> **Teks Dokumen**
Demikianlah, Sayyidah Hafshah bergabung dengan para istri Rasulullah dan Ummahatul Mukminin yang suci.
Beberapa istri Rasulullah yang tinggal dalam rumah beliau saat itu adalah Sayyidah Saudah dan Sayyidah Aisyah. Ketika madu-madu berdatangan ke rumah Rasulullah,

Sayyidah Hafshah berkelompok dengan Aisyah karena ia memandang Aisyah sebagai madu yang paling dekat dengan dirinya dan yang paling layak untuk bergabung bersamanya sambil selalu mengikuti ucapan sang ayah, Umar ibn Khaththab kepadanya: “Apa artinya dirimu dibandingan dengan Aisyah dan apa artinya ayahmu dibandingkan dengan ayah Aisyah.”(Baca Juga: Ibu Kaum Mukmin, Gus Baha: Kita Berutang Banyak kepada Sayyidah Aisyah
Suatu hari Umar ibn Kaththab mendengar bahwa putrinya membantah Rasulullah hingga beliau lewati sepanjang hari dengan sangat marah. Saat itu juga ia segera pergi ke kediaman Rasulullah untuk menemui Hafshah dan menanyakan kebenaran kabar yang ia dengar itu.

> **Baris yang Ditampilkan**
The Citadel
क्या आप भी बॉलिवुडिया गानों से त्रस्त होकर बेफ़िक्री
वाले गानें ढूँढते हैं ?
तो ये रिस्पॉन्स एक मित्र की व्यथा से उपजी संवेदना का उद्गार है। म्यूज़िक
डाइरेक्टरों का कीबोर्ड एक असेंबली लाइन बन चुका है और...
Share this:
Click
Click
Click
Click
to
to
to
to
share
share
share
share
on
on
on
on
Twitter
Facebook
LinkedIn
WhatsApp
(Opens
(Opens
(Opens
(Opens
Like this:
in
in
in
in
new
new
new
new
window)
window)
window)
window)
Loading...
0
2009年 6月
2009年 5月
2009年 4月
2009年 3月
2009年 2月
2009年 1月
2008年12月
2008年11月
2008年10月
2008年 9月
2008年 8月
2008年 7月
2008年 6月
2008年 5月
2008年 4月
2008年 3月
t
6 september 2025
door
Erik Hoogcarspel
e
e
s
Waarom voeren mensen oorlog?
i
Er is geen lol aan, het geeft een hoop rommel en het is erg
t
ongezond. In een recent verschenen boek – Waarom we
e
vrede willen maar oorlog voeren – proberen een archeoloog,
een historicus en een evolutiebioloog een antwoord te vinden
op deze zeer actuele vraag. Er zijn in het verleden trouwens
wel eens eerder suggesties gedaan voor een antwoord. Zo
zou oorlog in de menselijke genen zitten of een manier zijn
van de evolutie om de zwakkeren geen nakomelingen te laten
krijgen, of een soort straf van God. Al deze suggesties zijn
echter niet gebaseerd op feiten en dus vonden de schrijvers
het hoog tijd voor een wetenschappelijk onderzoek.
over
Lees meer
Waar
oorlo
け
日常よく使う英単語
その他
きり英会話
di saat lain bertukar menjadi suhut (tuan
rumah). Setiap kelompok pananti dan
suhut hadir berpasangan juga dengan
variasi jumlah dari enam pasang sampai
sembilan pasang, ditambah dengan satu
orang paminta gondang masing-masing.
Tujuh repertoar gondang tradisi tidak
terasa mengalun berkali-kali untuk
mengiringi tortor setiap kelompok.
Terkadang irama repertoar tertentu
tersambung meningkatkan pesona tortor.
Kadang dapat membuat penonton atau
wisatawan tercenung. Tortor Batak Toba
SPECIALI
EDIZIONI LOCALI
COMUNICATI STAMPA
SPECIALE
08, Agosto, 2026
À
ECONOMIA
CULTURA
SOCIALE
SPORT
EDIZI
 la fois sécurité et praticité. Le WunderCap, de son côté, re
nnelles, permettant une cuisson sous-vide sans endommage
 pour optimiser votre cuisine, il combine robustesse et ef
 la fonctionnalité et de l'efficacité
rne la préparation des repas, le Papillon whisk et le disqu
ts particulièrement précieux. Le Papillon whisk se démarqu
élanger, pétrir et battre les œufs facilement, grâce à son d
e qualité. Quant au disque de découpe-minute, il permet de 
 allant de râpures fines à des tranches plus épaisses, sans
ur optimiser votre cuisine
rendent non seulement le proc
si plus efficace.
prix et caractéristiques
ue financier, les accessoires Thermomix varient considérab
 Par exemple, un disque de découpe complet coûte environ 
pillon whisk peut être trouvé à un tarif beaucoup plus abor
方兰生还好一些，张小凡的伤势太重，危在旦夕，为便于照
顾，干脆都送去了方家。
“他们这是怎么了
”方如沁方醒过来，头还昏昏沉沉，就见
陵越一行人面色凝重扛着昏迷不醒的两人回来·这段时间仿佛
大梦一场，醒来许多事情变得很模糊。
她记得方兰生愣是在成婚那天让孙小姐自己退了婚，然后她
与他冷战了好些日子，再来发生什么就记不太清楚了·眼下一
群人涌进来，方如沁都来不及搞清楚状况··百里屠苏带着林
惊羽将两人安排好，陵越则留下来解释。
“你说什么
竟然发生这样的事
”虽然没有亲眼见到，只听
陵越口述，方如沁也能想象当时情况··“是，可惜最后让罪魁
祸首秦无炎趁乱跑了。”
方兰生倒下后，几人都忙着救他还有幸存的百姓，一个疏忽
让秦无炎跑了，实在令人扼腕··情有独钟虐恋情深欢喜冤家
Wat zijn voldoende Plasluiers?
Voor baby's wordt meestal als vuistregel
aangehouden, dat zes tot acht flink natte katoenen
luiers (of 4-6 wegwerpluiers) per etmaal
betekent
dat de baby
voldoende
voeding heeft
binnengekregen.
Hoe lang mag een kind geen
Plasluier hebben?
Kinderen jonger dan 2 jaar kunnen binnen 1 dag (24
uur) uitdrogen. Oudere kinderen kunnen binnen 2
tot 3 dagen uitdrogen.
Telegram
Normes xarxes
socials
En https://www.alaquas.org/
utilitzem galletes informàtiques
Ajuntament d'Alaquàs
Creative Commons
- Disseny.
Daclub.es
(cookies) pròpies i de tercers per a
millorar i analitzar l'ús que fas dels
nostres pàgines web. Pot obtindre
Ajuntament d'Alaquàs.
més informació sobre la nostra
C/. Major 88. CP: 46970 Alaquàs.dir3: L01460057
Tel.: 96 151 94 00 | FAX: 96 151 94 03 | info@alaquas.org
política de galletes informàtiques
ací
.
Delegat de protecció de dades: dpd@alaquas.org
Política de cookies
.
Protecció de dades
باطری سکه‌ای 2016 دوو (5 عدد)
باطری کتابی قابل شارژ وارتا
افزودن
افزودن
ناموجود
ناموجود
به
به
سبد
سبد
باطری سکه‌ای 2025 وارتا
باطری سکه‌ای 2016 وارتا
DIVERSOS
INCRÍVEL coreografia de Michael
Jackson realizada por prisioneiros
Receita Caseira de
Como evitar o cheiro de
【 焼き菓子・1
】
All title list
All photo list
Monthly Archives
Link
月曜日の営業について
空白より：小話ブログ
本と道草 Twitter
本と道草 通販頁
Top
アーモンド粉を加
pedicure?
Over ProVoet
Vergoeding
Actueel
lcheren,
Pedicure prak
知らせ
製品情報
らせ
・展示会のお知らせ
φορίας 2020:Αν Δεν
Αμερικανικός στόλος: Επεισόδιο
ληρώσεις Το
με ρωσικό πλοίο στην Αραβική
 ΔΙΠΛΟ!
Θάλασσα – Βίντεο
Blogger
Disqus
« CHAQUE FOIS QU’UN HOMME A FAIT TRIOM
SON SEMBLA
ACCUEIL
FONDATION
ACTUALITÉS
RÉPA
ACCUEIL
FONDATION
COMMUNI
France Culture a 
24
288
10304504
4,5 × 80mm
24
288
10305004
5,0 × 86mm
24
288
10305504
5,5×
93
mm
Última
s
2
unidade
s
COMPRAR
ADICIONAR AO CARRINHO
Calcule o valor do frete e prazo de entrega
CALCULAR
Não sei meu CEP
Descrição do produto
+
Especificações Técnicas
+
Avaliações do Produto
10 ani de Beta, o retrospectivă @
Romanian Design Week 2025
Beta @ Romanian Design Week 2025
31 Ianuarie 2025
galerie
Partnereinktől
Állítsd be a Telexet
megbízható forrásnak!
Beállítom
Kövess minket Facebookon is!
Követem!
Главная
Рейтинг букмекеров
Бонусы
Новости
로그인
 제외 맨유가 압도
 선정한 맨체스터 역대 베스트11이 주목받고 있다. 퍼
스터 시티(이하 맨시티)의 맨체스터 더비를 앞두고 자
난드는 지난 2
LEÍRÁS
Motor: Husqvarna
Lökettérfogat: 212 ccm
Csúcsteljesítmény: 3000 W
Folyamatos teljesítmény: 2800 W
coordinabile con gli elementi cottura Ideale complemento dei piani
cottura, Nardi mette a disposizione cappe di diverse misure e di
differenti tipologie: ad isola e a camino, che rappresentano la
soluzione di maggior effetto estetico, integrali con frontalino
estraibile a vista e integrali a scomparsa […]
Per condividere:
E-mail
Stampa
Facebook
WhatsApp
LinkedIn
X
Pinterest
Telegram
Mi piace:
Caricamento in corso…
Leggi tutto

> **Tugas**
Jawablah berdasarkan teks tentang Sayyidah Hafshah:
(a) Siapa saja istri Rasulullah yang tinggal di rumah beliau saat itu?
(b) Dengan siapa Sayyidah Hafshah berkelompok?
(c) Kabar apa yang didengar Umar tentang putrinya?
Baris-baris tersebut sama sekali tidak digunakan di sini.

> **Hasil Tugas**
(a) Sayyidah Saudah dan Sayyidah Aisyah.
(b) Dengan Aisyah.
(c) Bahwa putrinya membantah Rasulullah hingga beliau melewati sepanjang hari dengan sangat marah.